Juncker and others are not in a fit state of mind to think that the EU will lose more credibility if it writes off 100 million euros of trade with Britain, just to prove a petulant point. They would rather compensate German car workers themselves with EU money rather than give Britain the dream deal it wants.
This old argument of Nigel Farage that the EU would never cut its nose off to spite its face is looking less convincing coming from a man who appears to be in the throes of a midlife crisis himself.
May should be thinking big as well. Certainly, she should stand firm in this game of bluff with Brussels while she tells Scotland that it should "forget about a referendum."
But she is not acting like she knows the big picture and how to play on the weaknesses of the euro elite.

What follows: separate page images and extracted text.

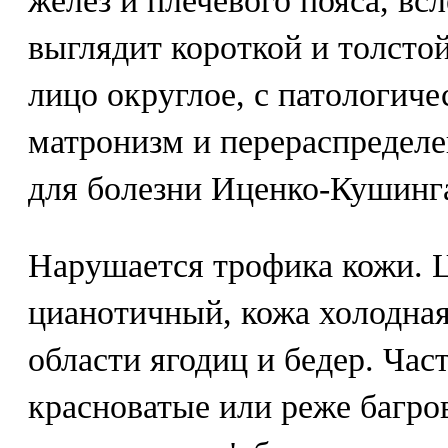
желез и плечевого пояса, вс
выглядит короткой и толсто
лицо округлое, с патологич
матронизм и перераспределе
для болезни Иценко-Кушинга
Нарушается трофика кожи. 
цианотичный, кожа холодная
области ягодиц и бедер. Час
красноватые или реже багр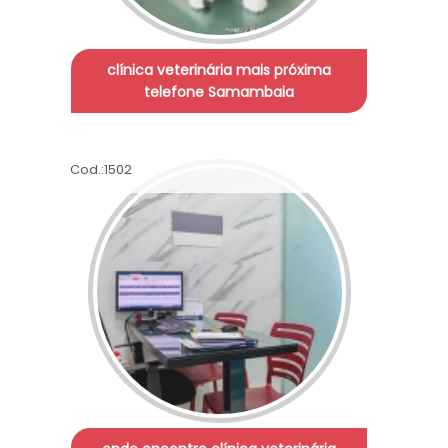
clínica veterinária mais próxima
telefone Samambaia
Cod.:
1502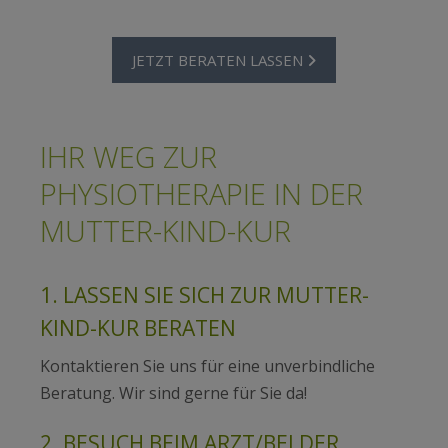
JETZT BERATEN LASSEN
IHR WEG ZUR
PHYSIOTHERAPIE IN DER
MUTTER-KIND-KUR
1. LASSEN SIE SICH ZUR MUTTER-
KIND-KUR BERATEN
Kontaktieren Sie uns
für eine unverbindliche
Beratung. Wir sind gerne für Sie da!
2. BESUCH BEIM ARZT/BEI DER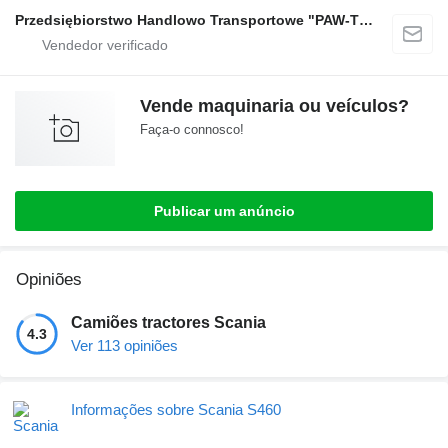
Przedsiębiorstwo Handlowo Transportowe "PAW-TRANS"
Vende maquinaria ou veículos?
Faça-o connosco!
Publicar um anúncio
Opiniões
Camiões tractores Scania
4.3
Ver 113 opiniões
Informações sobre Scania S460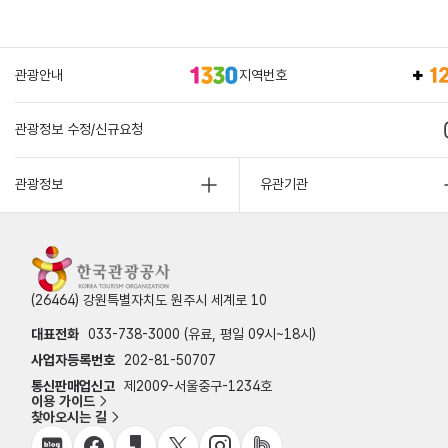
관광안내
지역번호
관광정보 수정/신규요청
관광정보
유관기관
(26464) 강원특별자치도 원주시 세계로 10
대표전화
033-738-3000 (유료, 평일 09시~18시)
사업자등록번호
202-81-50707
통신판매업신고
제2009-서울중구-1234호
이용 가이드
찾아오시는 길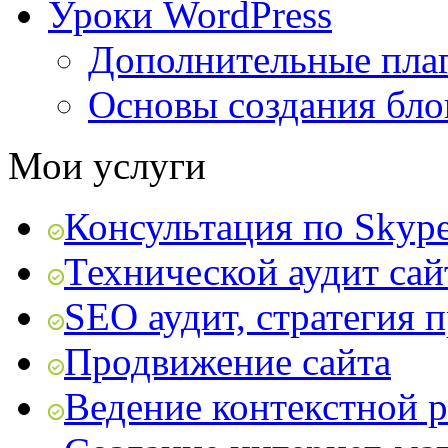
Уроки WordPress
Дополнительные пла
Основы создания бло
Мои услуги
Консультация по Skyp
Технической аудит сай
SEO аудит, стратегия 
Продвижение сайта
Ведение контекстной 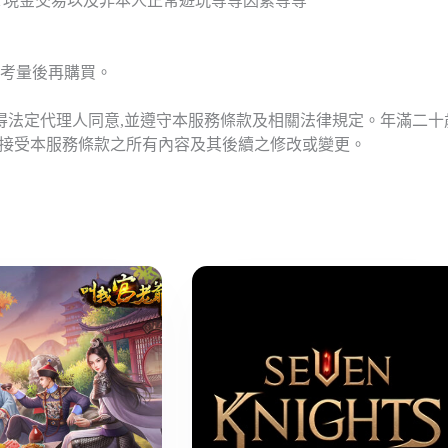
T現金交易以及非本人正常遊玩等等因素等等
考量後再購買。
應得法定代理人同意,並遵守本服務條款及相關法律規定。年滿二
意接受本服務條款之所有內容及其後續之修改或變更。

And playing out a prolonged game right to the last day might not be the right tact, even though Liam Fox praises her for her slow hand "methodology." Why not get negotiations started right now so as to help Juncker and Schulz, so that Brexit can be resolved way before the European elections in 2019?
Could a simple, straight forward tariff deal on UK goods, in exchange for our own visa system for EU nationals, be a solution? Schulz has firmly said Britain can't have access to the market and call the shots on its own immigration criteria together, or at least not without paying a premium. But if he was seen to broker such a deal, he could be the small man from Brussels who saved the EU from falling on its own sword. Britain and the EU are in a race for a 2019 finish line - for May's cabinet, and it's essential that they go to the polls out of Europe, just as it is for the EU as it has its own elections in the same year. But this Tory government cannot expect to get re-elected if the EU just lets the two year deadline pass and then Britain is ejected out of the EU with no deal at all.
Surely a race where both runners get a medal at the end of it is better than one where neither even leaves the blocks.
* Martin Jay is a veteran foreign correspondent, based in Beirut, who works on a freelance basis for a number of respected British newspapers as well as Deutsche Welle TV.